Greg Casar calls for national standard to prevent heat-related illness, deaths on construction sites

Casar led the charge for Austin’s local protections, which require at least a 10-minute break every four hours. Now, he’s asking members of Congress to back similar federal protections.

By Andrew Weber, KUTJuly 25, 2023 9:21 am, , ,

From KUT:

Amid an oppressive summer, Austin-San Antonio Congressman Greg Casar is calling on the federal government to enact stricter protections for workers to ensure they don’t suffer heat-related illness on the job.

Casar, a former Austin City Council member, led efforts to establish the city’s local protections, which require a 10-minute break every four hours for people working in the heat. He has penned a letter to the Occupational Safety and Health Administration to fast-track federal protections in light of a state law that will undo local rules in Dallas and Austin.

Texas’ law was signed by Gov. Greg Abbott in June and goes into effect Sept. 1.

Casar says the letter, signed by more than 100 members of Congress, aims to speed up OSHA’s rule-making process amid record-breaking summer temperatures in Austin and across the state.

“If the governor is going to try and take people’s rest breaks away in this historic heat wave, then it’s up to us in the United States Congress to go above the governor and give every single person the right to a drink of water and a break while they’re working in this kind of sun,” Casar said.

OSHA’s rule-making process can take years. Typically, a rule is proposed, followed by a review process, and a draft rule is posted to the Federal Register. After a 30-to-60-day comment period, a federal agency – in this instance OSHA – can adopt the rule.

Casar’s letter calls for the adoption of federal standards that would require rest breaks, proper hydration, and services and training to deal with heat-related illness “as soon as possible.”

“Sometimes it will take seven or eight years for this to get done, and that’s just not acceptable,” he said. “Our letter is asking for this to be fast-tracked for an emergency rule to be put in place, and if it’s not an emergency rule, at least in time for next summer – because the summers are only getting hotter.”

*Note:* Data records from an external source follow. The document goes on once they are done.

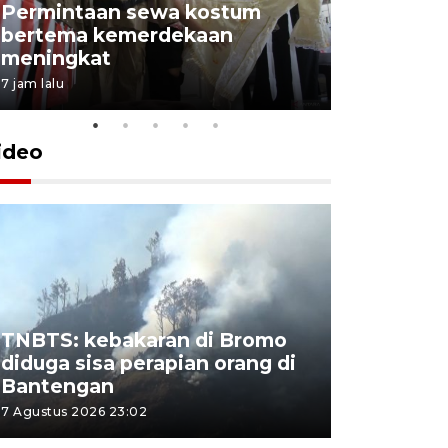
Permintaan sewa kostum
bertema kemerdekaan
Perpusta
meningkat
Lingkunga
7 jam lalu
7 jam lalu
ideo
TNBTS: kebakaran di Bromo
Khofifah 
diduga sisa perapian orang di
Bromo, a
Bantengan
capai 176
7 Agustus 2026 23:02
7 Agustus 202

Texas doesn’t have state standards to prevent heat-related illness, and the process to establish federal standards has been in the works for the last few years. A 2021 analysis by The Texas Newsroom, NPR and Columbia Journalism Investigations showed heat-related deaths on Texas’ construction sites doubled in a decade, with 53 people dying on the job between 2010 and 2021.

Meanwhile, Austin has weathered two intense heat waves already this summer: one in which the city broke a record for a heat index, and another that brought a record number of consecutive days with at least 105-degree temperatures, according to the National Weather Service.

Absent federal protections, Casar said, local ordinances are needed to prevent deaths on job sites for construction workers – even if they aren’t necessarily enforced. He argued the threat of enforcement was effective, pointing to a 2018 study in the Journal of Occupational and Environmental Medicine that found Austin construction workers were 35% more likely to report getting water breaks after the ordinance passed.

“I don’t think that water breaks ordinance was as enforced as it should have been,” he said. “But just even having a law on the books – and the threat of enforcement – showed that a lot more Austin construction workers got water breaks thanks to that ordinance.”

Both Houston and San Antonio, which was drafting similar protections, filed lawsuits this month to block the state law – known by opponents as the “Death Star” law – from going into effect in September.